Some have taken exception to the fact that your code may compute the length of the overlap twice, and have attempted to take precautions to avoid it. However, the efficiency of reducing that compute is countered with an extra pointer comparison per iteration, or involves undefined or implementation defined behavior. Assuming you want a portable and compliant solution, the actual average gain is likely nil, and not worth the effort.

This solution is still the same worst-case performance, but is optimized for hits -- you don't have to parse both strings.

char * temp_a = a;
char * temp_b = b;

while (*temp_a != '\0') {

    if (temp_a++ == b) 
        return 1;

}

// check for b being an empty string
if (temp_a == b) return 1;

/* but if b was larger, we aren't done, so you have to try from b now */
while (*temp_b != '\0') {
    if (temp_b++ == a)
        return 1;
}

/* don't need the a==b check again here

return 0;

Apparently, only pointer equality (not inequality) is portable in C, so the following solutions aren't portable -- everything below is from before I knew that.

Your solution is valid, but why calculate strlen on the second string? You know the start and end point of one string, just see if the other is between them (inclusive). saves you a pass through the second string -- O(M+N) to O(M)

char * lower_addr_string = a < b ? a : b
char * higher_addr_string = a > b ? a : b
length = strlen(lower_addr_string)
return higher_addr_string >= lower_addr_string && higher_addr_string <= lower_addr_string + length;

alternatively, do the string parsing yourself..

char * lower_addr_string = a < b ? a : b
char * higher_addr_string = a > b ? a : b
while(*lower_addr_string != '\0') {
    if (lower_addr_string == higher_addr_string)
        return 1;
    ++lower_addr_string;
}
/* check the last character */
if (lower_addr_string == higher_addr_string)
    return 1;
return 0;

Yes, your check is correct, but it is certainly not the most efficient (if by "efficiency" you mean the computational efficiency). The obvious intuitive inefficiency in your implementation is based on the fact that when the strings actually overlap, the strlen calls will iterate over their common portion twice .

For the sake of formal efficiency, one might use a slightly different approach

int are_overlapping(const char *a, const char *b) 
{
  if (a > b) /* or `(uintptr_t) a > (uintptr_t) b`, see note below! */
  {
    const char *t = a; 
    a = b; 
    b = t;
  }

  while (a != b && *a != '\0')
    ++a;

  return a == b;
}

An important note about this version is that it performs relational comparison of two pointers that are not guaranteed to point to the same array, which formally leads to undefined behavior. It will work in practice on a system with flat memory model, but might draw criticism from a pedantic code reviewer. To formally work around this issue one might convert the pointers to uintptr_t before performing relational comparisons. That way the undefined behavior gets converted to implementation-defined behavior with proper semantics for our purposes in most (if not all) traditional implementations with flat memory model.

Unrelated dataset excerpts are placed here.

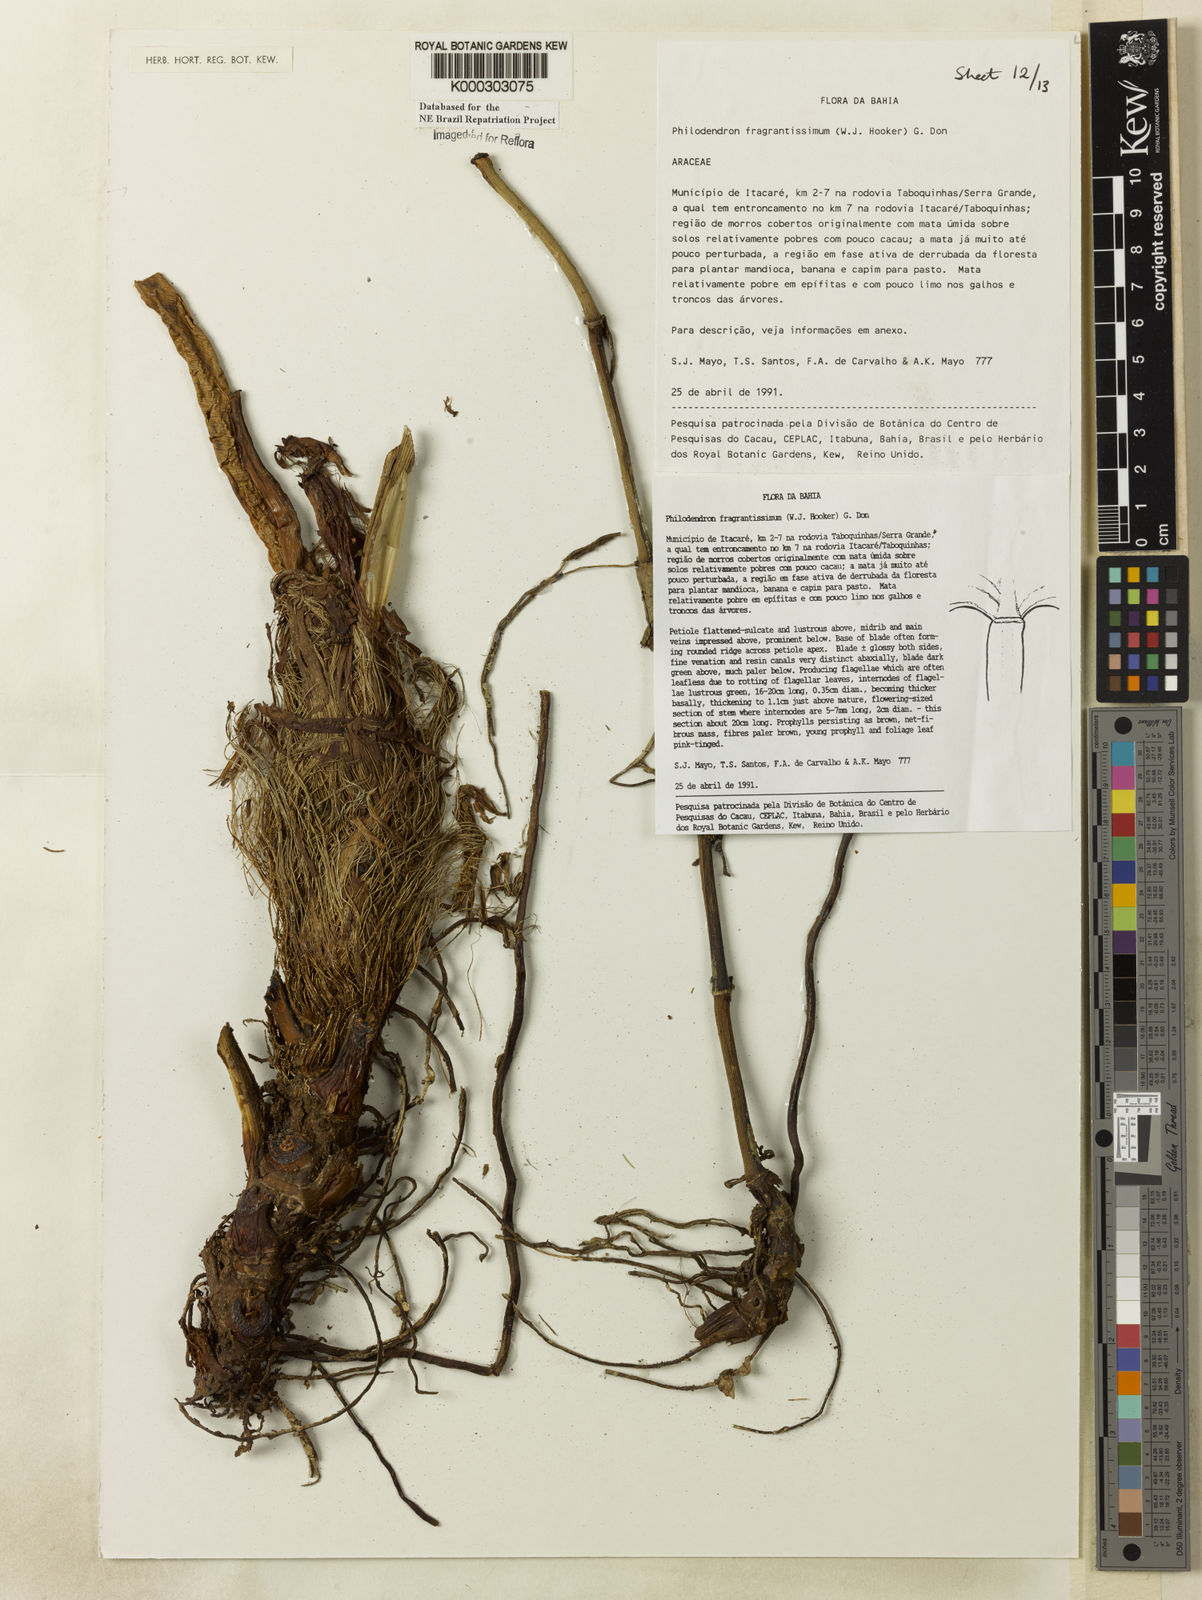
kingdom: Plantae
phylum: Tracheophyta
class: Liliopsida
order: Alismatales
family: Araceae
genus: Philodendron
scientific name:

This approach is free from the "double counting" problem: it only analyzes the non-overlapping portion of the string that is located "earlier" in memory. Of course, in practice the benefits of this approach might prove to be non-existent. It will depend on both the quality of your strlen implementation and one the properties of the actual input.

For example, in this situation

const char *str = "Very very very long string, say 64K characters long......";

are_overlapped(str, str + 1);

my version will detect the overlap much faster than yours. My version will do it in 1 iteration of the cycle, while your version will spend 2 * 64K iterations (assuming a naive implementation of strlen ).

If you decide to dive into the realm of questionable pointer comparisons, the above idea can also be reimplemented as

int are_overlapping(const char *a, const char *b) 
{
  if (a > b)
  {
    const char *t = a; 
    a = b; 
    b = t;
  }

  return b <= a + strlen(a);
}

This implementation does not perform an extra pointer comparison on each iteration. The price we pay for that is that it always iterates to the end of one of the strings instead of terminating early. Yet it is still more efficient than your implementation, since it calls strlen only once.